MIC-DKFZ / nnUNet

Apache License 2.0
5.95k stars 1.77k forks source link

Memory Leak During Inference? #2522

Closed andy-s-ding closed 1 month ago

andy-s-ding commented 1 month ago

Hi, I had a question about inference. I trained nnUNet on a set of high resolution CT scans (512x512x512, 0.1mm^3/voxel), and inference has worked well with other CT scans of the same resolution and size. I recently tried to run inference on a CT scan obtained from a C-Arm (300x300x300, 0.5mm^3/voxel), which has a significantly smaller file size, but the process hangs before it even starts inference. Checking my System Monitor, I see that over the course of a couple hours, memory usage slowly creeps up until the process crashes completely.

I am running this on Ubuntu 22.04 LTS. File formats are .nii.gz. Below is the output from my Terminal. Any advice on this? Thank you!

(nnunetv2) andyding@andyding-Alienware-Aurora-R11:~/tbone-seg-nnunetv2$ nnUNetv2_predict -d Dataset101_TemporalBone -i /home/andyding/tbone-seg-nnunetv2/00_nnUNetv2_baseline_retrain/nnUNet_raw/Dataset101_TemporalBone/test_cadaver -o /home/andyding/tbone-seg-nnunetv2/00_nnUNetv2_baseline_retrain/nnUNet_raw/Dataset101_TemporalBone/test_cadaver/results -f  0 1 2 3 4 -tr nnUNetTrainer_300epochs -c 3d_fullres -p nnUNetPlans --verbose

#######################################################################
Please cite the following paper when using nnU-Net:
Isensee, F., Jaeger, P. F., Kohl, S. A., Petersen, J., & Maier-Hein, K. H. (2021). nnU-Net: a self-configuring method for deep learning-based biomedical image segmentation. Nature methods, 18(2), 203-211.
#######################################################################

/home/andyding/tbone-seg-nnunetv2/nnUNet/nnunetv2/inference/predict_from_raw_data.py:84: FutureWarning: You are using `torch.load` with `weights_only=False` (the current default value), which uses the default pickle module implicitly. It is possible to construct malicious pickle data which will execute arbitrary code during unpickling (See https://github.com/pytorch/pytorch/blob/main/SECURITY.md#untrusted-models for more details). In a future release, the default value for `weights_only` will be flipped to `True`. This limits the functions that could be executed during unpickling. Arbitrary objects will no longer be allowed to be loaded via this mode unless they are explicitly allowlisted by the user via `torch.serialization.add_safe_globals`. We recommend you start setting `weights_only=True` for any use case where you don't have full control of the loaded file. Please open an issue on GitHub for any issues related to this experimental feature.
  checkpoint = torch.load(join(model_training_output_dir, f'fold_{f}', checkpoint_name),
There are 1 cases in the source folder
I am process 0 out of 1 (max process ID is 0, we start counting with 0!)
There are 1 cases that I would like to predict
lin-tianyu commented 1 month ago

Same issue here, literally caused my server to shut down :(

andy-s-ding commented 1 month ago

Just wanted to follow up. It seems that I was wrong to assume that the input file size was the main factor for potential memory issues. It is actually the spatial dimensions of the input. Inference required predictions of 630 patches, then had to be resampled for export. The resampling step seems to be the culprit, as outlined in Issue #2192.
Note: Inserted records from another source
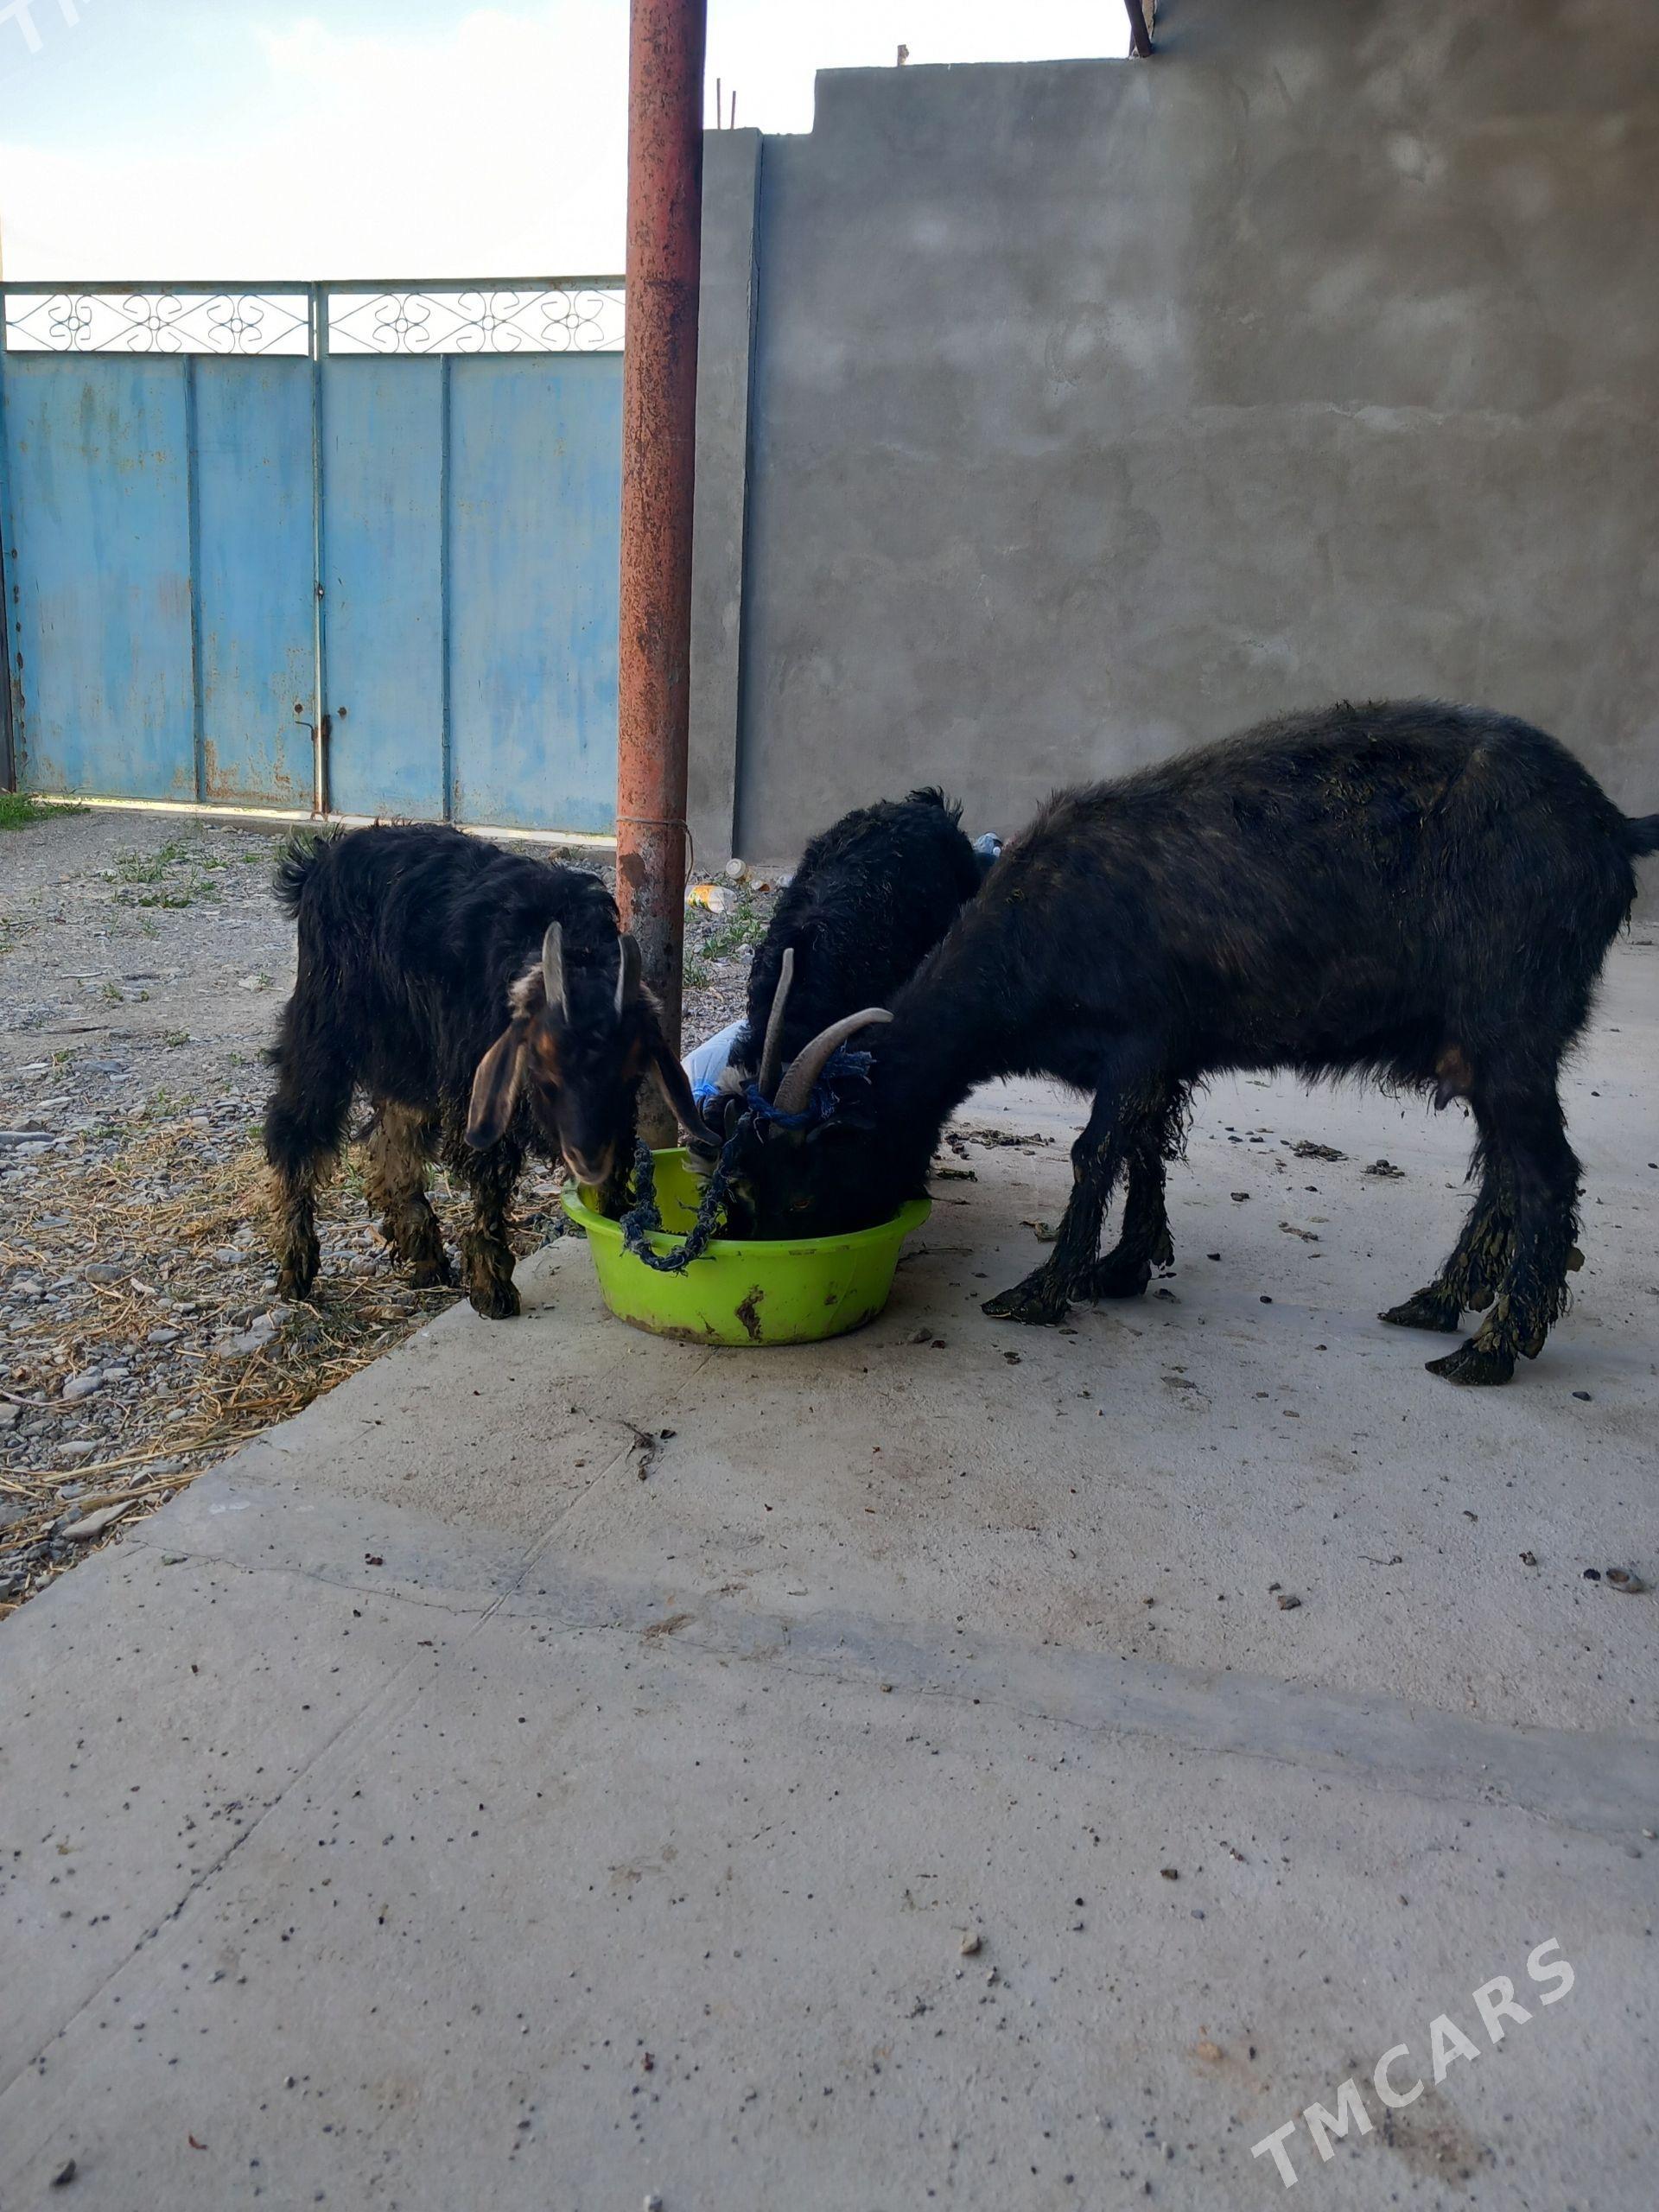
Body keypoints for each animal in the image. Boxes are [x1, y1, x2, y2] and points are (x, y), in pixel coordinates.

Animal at [264, 824, 705, 1318]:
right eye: (543, 1071)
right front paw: (493, 1285)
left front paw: (615, 1222)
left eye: (629, 1072)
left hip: (410, 1055)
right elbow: (490, 1176)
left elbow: (618, 1161)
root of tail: (320, 860)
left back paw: (424, 1254)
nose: (587, 1159)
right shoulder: (473, 1088)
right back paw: (295, 1267)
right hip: (324, 1030)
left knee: (393, 1135)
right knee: (296, 1129)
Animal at [740, 702, 1659, 1384]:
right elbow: (1145, 1148)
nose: (773, 1268)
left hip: (1510, 1032)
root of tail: (1612, 825)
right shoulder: (1161, 1062)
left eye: (805, 1191)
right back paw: (1438, 1302)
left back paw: (1492, 1346)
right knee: (1505, 1169)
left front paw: (1043, 1289)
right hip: (1482, 1049)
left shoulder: (1140, 1041)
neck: (1042, 921)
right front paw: (1122, 1269)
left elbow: (1093, 1153)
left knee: (1546, 1176)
Rather than breaking up my image into chunks, I used SimpleITK to resample my input image to the original_median_spacing_after_transp as outlined in the output plans.json file (luckily this was created before the process crashed).

Inference on this resampled image completed without issue. I will close this issue, as it is similar to #2192.

abhishekpatil32 commented 1 month ago

Hello @andy-s-ding,

The model that I am using has a very low spacing in the plans.json.

The "original_median_spacing_after_transp": [0.43164101243019104, 0.31200000643730164, 0.43164101243019104 ]"

When I try to convert the file to this spacing, the file size is huge around >2Gb and further to this I get memory issues. Is there a way to work around this issue??